• **EXERCISE DESCRIPTION**
Only one stretch of the data should be retyped: the lines from the line containing "sastra dan ingin" through the line containing "2、每弹礼包，每个角色仅限领取1". Keep pictures out of it.

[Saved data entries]
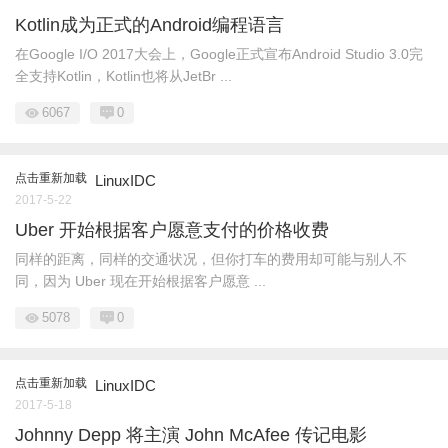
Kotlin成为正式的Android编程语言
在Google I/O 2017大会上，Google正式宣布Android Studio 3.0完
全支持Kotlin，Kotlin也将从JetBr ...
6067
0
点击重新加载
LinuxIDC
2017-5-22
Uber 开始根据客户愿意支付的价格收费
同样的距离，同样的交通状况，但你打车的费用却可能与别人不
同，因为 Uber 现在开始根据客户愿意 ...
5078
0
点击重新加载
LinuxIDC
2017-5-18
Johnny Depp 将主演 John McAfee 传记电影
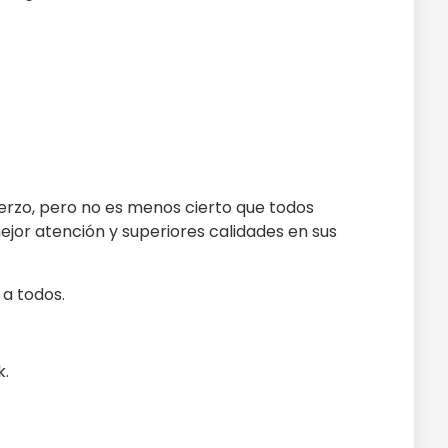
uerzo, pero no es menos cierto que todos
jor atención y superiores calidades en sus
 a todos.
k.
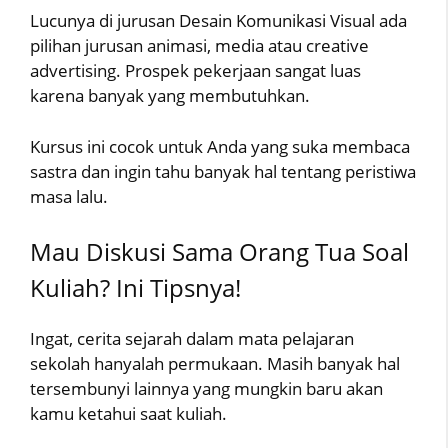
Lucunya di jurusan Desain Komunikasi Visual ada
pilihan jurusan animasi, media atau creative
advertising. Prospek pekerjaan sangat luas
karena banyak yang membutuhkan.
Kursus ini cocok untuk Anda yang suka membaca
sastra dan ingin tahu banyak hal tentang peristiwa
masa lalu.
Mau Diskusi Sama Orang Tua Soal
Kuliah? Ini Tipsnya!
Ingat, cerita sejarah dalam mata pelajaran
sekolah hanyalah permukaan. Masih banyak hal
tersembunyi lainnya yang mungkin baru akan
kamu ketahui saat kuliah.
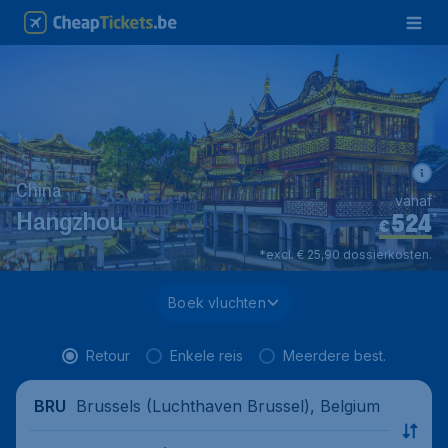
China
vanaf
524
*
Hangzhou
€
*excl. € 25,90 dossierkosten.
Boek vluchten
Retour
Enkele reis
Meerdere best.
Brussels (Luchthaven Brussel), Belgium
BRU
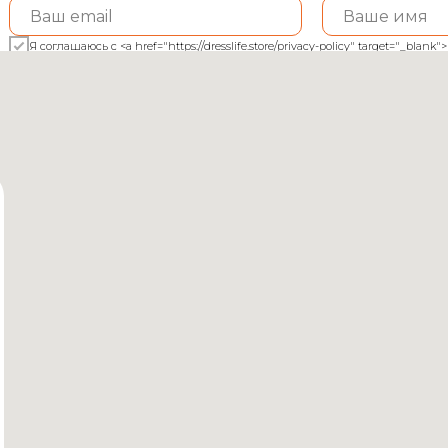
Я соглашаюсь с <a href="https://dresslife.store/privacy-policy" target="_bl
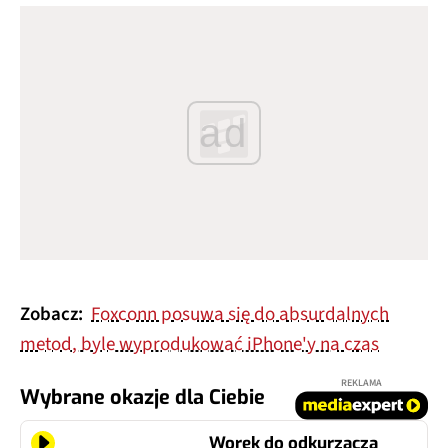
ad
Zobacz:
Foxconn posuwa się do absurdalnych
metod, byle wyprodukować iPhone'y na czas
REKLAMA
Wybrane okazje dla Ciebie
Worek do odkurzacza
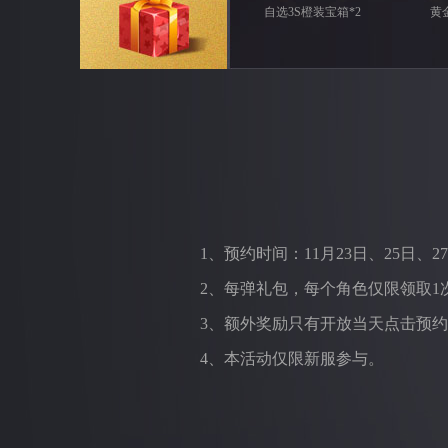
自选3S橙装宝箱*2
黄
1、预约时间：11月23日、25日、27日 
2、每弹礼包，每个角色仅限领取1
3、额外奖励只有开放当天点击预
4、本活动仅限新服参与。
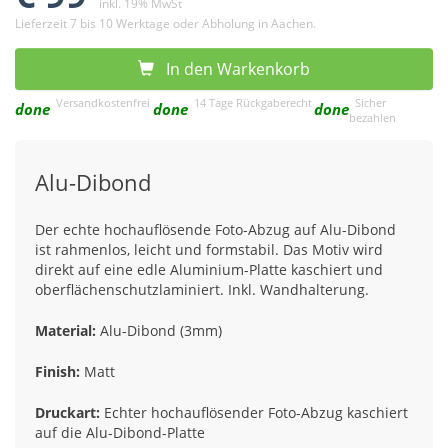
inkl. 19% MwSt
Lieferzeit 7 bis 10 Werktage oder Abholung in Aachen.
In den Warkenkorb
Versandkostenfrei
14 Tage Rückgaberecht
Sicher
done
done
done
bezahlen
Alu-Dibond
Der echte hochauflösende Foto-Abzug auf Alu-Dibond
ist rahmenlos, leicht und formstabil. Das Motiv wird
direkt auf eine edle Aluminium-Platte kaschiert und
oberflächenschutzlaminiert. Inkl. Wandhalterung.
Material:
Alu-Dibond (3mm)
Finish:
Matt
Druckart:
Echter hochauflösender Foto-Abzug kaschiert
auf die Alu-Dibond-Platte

• **TASK SOLUTION**
sastra dan ingin tahu banyak hal tentang peristiwa
masa lalu.
Mau Diskusi Sama Orang Tua Soal
Kuliah? Ini Tipsnya!
Ingat, cerita sejarah dalam mata pelajaran
sekolah hanyalah permukaan. Masih banyak hal
tersembunyi lainnya yang mungkin baru akan
kamu ketahui saat kuliah.
China
vanaf
524
*
Hangzhou
€
*excl. € 25,90 dossierkosten.
Boek vluchten
Retour
Enkele reis
Meerdere best.
Brussels (Luchthaven Brussel), Belgium
BRU
Я соглашаюсь с <a href="https://dresslife.store/privacy-policy" target="_bl
ad
Zobacz:
Foxconn posuwa się do absurdalnych
metod, byle wyprodukować iPhone'y na czas
REKLAMA
Wybrane okazje dla Ciebie
Worek do odkurzacza
自选3S橙装宝箱*2
黄
1、预约时间：11月23日、25日、27日 
2、每弹礼包，每个角色仅限领取1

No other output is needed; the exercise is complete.